Problem to solve: Carry on the forum thread about the front wheel lifting on steep climbs, picking up right after its final sentence.

### Text block ###

# Front wheel lifting up when climbing



## drtgirl (Jan 8, 2008)

I'm not a newbie but I think this is kind of a newbie question. What would cause the front wheel to lift up when climbing something steep? I recently purchased a new frame and it seems like I'm positioned too far over the back wheel, but I'm not sure how much more I can move forward.I suppose I can move the seat forward and get a slightly longer stem...?


----------



## Dremer03 (Jun 19, 2009)

Stand when you go up hill, and position your self in the middle of the bike. When you are sitting your more towards the back and would obviously be more prone to flipping backwards.


----------



## KevinB (Oct 5, 2004)

drtgirl said:


> I'm not a newbie but I think this is kind of a newbie question. What would cause the front wheel to lift up when climbing something steep? I recently purchased a new frame and it seems like I'm positioned too far over the back wheel, but I'm not sure how much more I can move forward.I suppose I can move the seat forward and get a slightly longer stem...?


Yeah, try moving the seat forward. As you say, a longer stem might help too.

Are you using a setback seatpost? If so, you should consider switching to a straight (zero offset) post. This might allow you to move your saddle forward by another 3/4" to 1".


----------



## Surestick Malone (Jan 24, 2004)

Leaning forward towards the bars and sitting on the nose of the nose of the saddle will really help keep the nose down. 
Also pay attention to spinning smoothly, any sudden bursts of power are going to try and lift the front wheel (or break traction on the rear wheel). 
It may seem counter-intuitive but you might try using a harder gear, if you're using the granny gear/big cog try dropping a cog or two. Too easy a gear can give you too much torque at the back wheel and make it easier to either spin the rear or lift the front. 

Climbing a steep section is a balancing act between keeping the front down and enough weight on the back to keep it from losing traction. What works for me is to sit on the nose of the saddle and then adjust the front/rear weight balance by leaning closer to the bars. You develop a feel for it and how much you have to adjust weight distribution as the front tire rides over rocks/roots/ruts.


----------



## steadite (Jan 13, 2007)

I never had this prob till I traded in my "upright geometry" hardtail (Cannondale F3) for a bike with slacker geometry (Motolite)...I expect your Blur is similar. What I've found to help is sliding forward on the seat...basically sit on the nose of the seat. I know, sounds off, but it works.

Hey, I see you like Island Lakes! I really miss that place since I moved away from Hartland.

### Supplied data ###

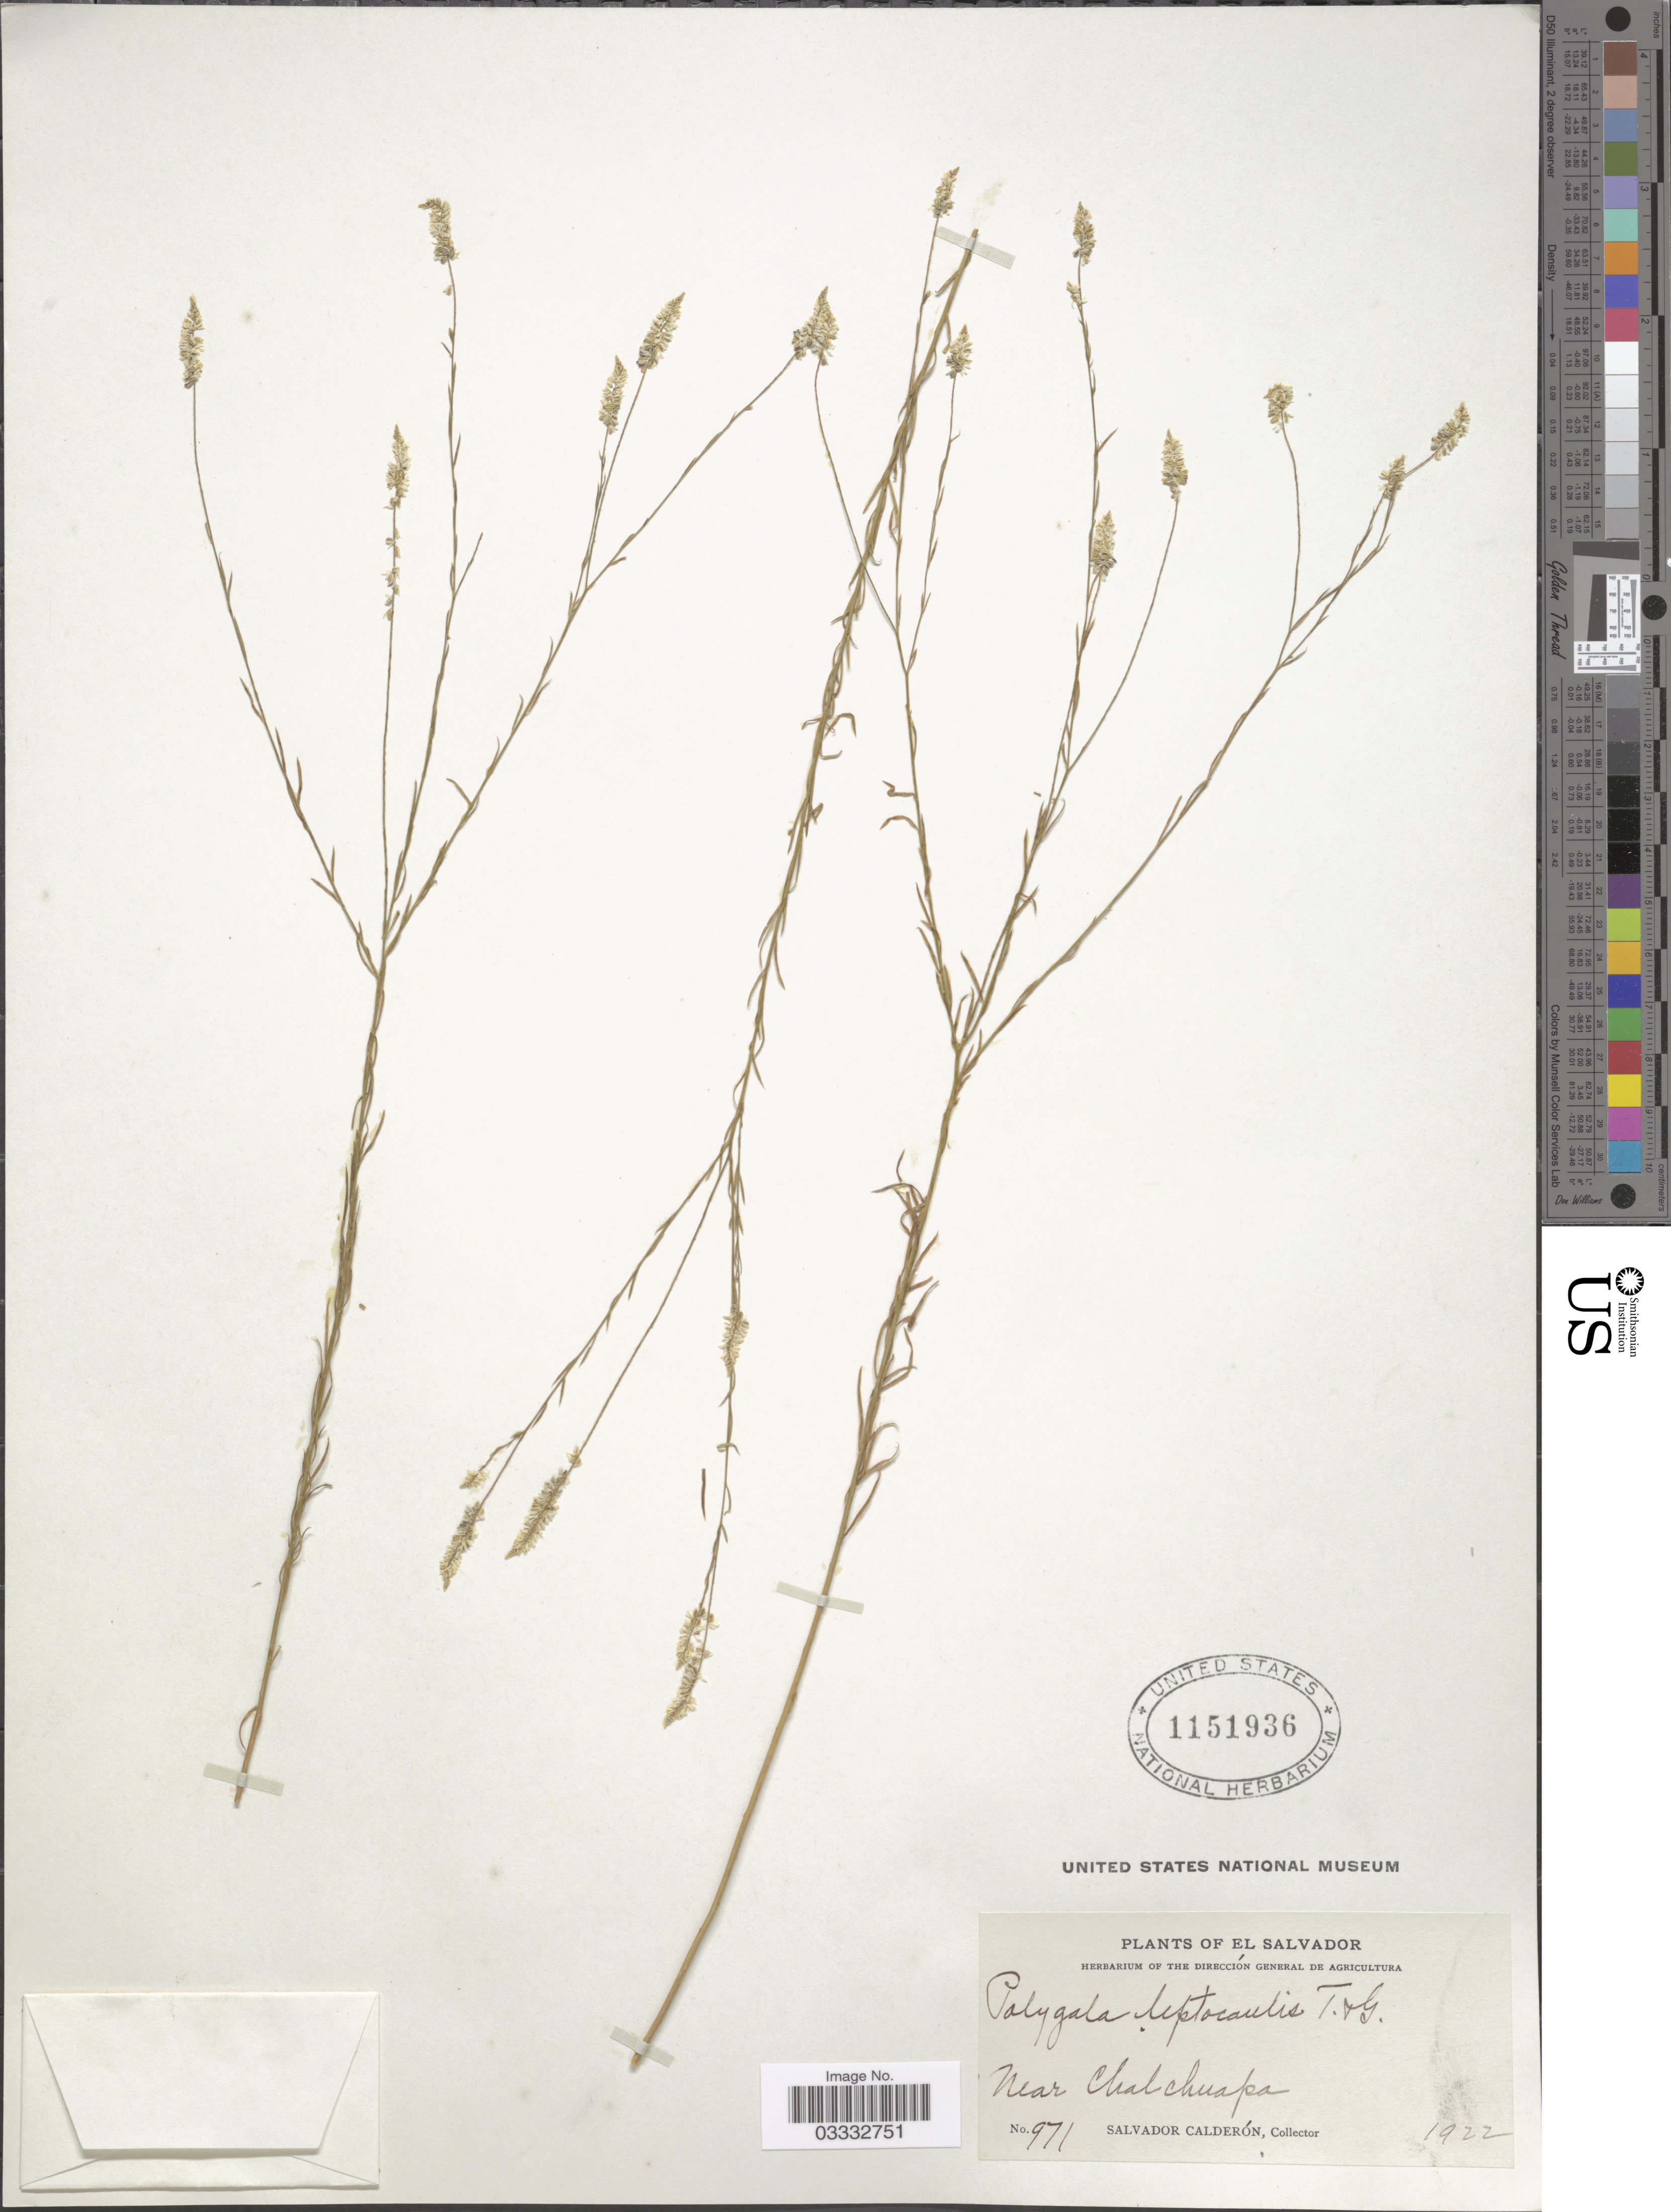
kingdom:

###

In response:
edit: I see someone beat me to the "nose of the seat" recommendation.


----------



## perttime (Aug 26, 2005)

Standing when climbing tends to make it harder to maintain traction (I ride singlespeed and geared...).

Sounds like your new geometry is probably different from the old. My older HT has a steep seat tube and I need a set back seat post to get the seat where I need it. The newer one has a slack seat tube and the seat is a little forward on a straight post for a similar balanced position on the bike.

How is the bar height? A higher bar can make it harder to keep weight on the front.

Is it full suspension? Soft rear suspension _may_ sag on uphills, moving your center of gravity back. Even fork damping can make the front bounce on uphills.


----------



## d365 (Jun 13, 2006)

*what's the new frame?*

As you've guessed, the front end doesn't have enough weight on it, causing it to lift, and wander. I don't know what bike you have now, but when I went from a HT to a 5" FS bike, my front end was all over the place, mostly due to the upright riding position - slacker geo. My seat was in the correct position, and my reach felt correct. Here's what helped me out....

I lowered the stem, by swapping a couple of spacers on top, and that made a lot of difference, without changing my reach very much. I think you have to adjust your climbing position a little too, if you've gone to a slacker geo. I sit a little more on the nose of the saddle when going up the steep stuff, now. It just took getting used to, and some adjustment to my riding style.

A longer stem will help too, if you feel you need to stretch out more, but too far a reach can be uncomfortable, and hand numbing.


----------



## laxman2001 (Jun 1, 2009)

d365 said:


> As you've guessed, the front end doesn't have enough weight on it, causing it to lift, and wander. I don't know what bike you have now, but when I went from a HT to a 5" FS bike, my front end was all over the place, mostly due to the upright riding position - slacker geo. My seat was in the correct position, and my reach felt correct. Here's what helped me out....
> 
> I lowered the stem, by swapping a couple of spacers on top, and that made a lot of difference, without changing my reach very much. I think you have to adjust your climbing position a little too, if you've gone to a slacker geo. I sit a little more on the nose of the saddle when going up the steep stuff, now. It just took getting used to, and some adjustment to my riding style.
> 
> A longer stem will help too, if you feel you need to stretch out more, but too far a reach can be uncomfortable, and hand numbing.


Yeah, I lowered my stem just to try it out/I was bored and it made a noticeable difference. Glad i was bored...


----------



## drtgirl (Jan 8, 2008)

I went from an old classic Blur to the new Carbon model, which measurement-wise is slightly larger, but I'm suprised at how different it feels. Yesterday I lowered the stem one spacer and brought the seat forward, and then rode soemthing moderately steep to test it out. I really had to move far up on the nose. It's got a 90mm stem and I think I might try a 100mm. I have a straight seatpost so I can't do much with that. 

Thanks for the advice!


----------



## perttime (Aug 26, 2005)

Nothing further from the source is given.